DFB.de: Zurück zu Diego Maradona. Sind wir nicht mitschuldig? Für seine Drogensucht, die einjährige Sperre, diesen ganzen Zerrüttungsprozess. Tragen nicht auch wir Fußballfans einen Teil der Verantwortung für das, was dem großen Diego Maradona später in seiner Karriere widerfahren ist?

Kapadia: Das geht mir zu weit. Aber ich stimme zu: Wenn wir im Stadion sind, verlieren wir uns. Die Art und Weise wie wir diese jungen Männer behandeln, ob sie nun 18 oder 20 Jahre alt sind, und wenn mal ein Spiel verloren wird, werden sie von 40.000 Leuten angeschrien, niedergemacht. Heute werden anschließend auch noch ihre Familien online angepöbelt. Im Fußball zeigt sich ein obszessives Verhalten, nämlich dass wir Fans den jungen Helden erst hoch bringen, ganz auf die Spitze, um ihn dann mit Lust wieder sehr tief fallen zu lassen. Das ist auch eine Maschine, und ja, wir alle sind ein Teil davon. "Maradona" funktioniert also auch als Botschaft an die Spieler und an die Fans. Ende der Achtziger kam hinzu, dass in Napoli so eine Grabscherkultur herrschte. Das war vor dem iPhone. Wenn du eine berühmte Person sahst, wolltest du sie berühren. Und Maradona mochte es nicht, angefasst zu werden.

DFB.de: Wenn man das alles zusammenzählt, hat Maradona nicht auch Nehmerqualitäten?

Kapadia: Absolut Ja. Nur wenige Menschen könnten die Dinge, die er durchmachte, überleben. Wenn er nicht so eine mentale Stärke hätte, wäre er heute nicht mehr hier.

DFB.de: Mr. Kapadia, vielen Dank für das Interview. Zum Abschluss noch die Frage nach ihrem nächsten Projekt?

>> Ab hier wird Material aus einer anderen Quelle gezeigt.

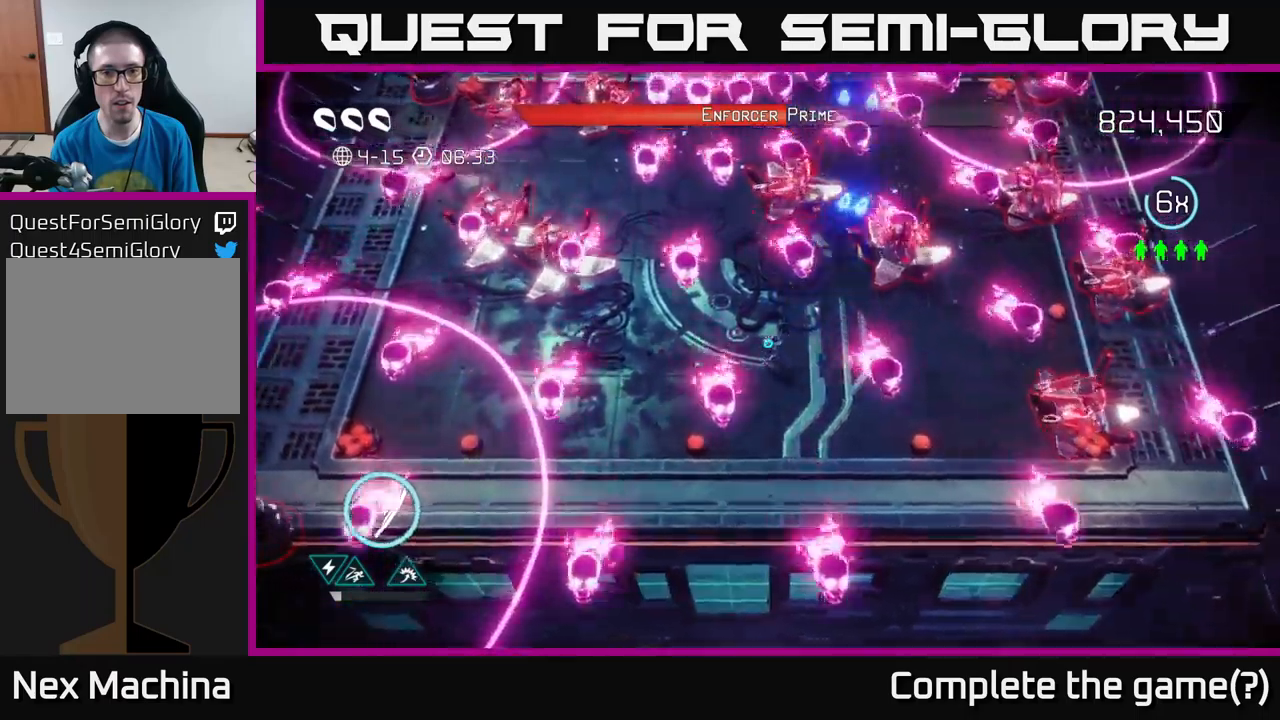
{"buttons": [], "left_stick": "right", "right_stick": "up", "events": [[217, "left_stick", "center"], [400, "left_stick", "right"]]}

Kapadia: Diese drei Filmbiografien liegen nun hinter mir. Aktuell arbeite ich an ein paar VR-Projekten und einer fiktionalen Serie für Apple.

DFB.de: Keine neue Filmbiografie in Sicht?

Kapadia: Ich warte auf den richtigen Charakter.

DFB.de: Wie wäre es mit Jürgen Klopp?

Kapadia: Er ist ein toller Kerl, eine wunderbare Person, ein charismatischer Trainer. Gerade seine spirituelle Seite ist sehr interessant. Kraft seiner Ausstrahlung und Philosophie hat er die Spielkultur in Mainz, Dortmund und nun auch in Liverpool verändert. Als Regisseur würde ich sofort ein Bio über ihn drehen. Aber als großer Liverpool Fan möchte ich ihn die nächsten zehn Jahren nicht bei der Arbeit stören.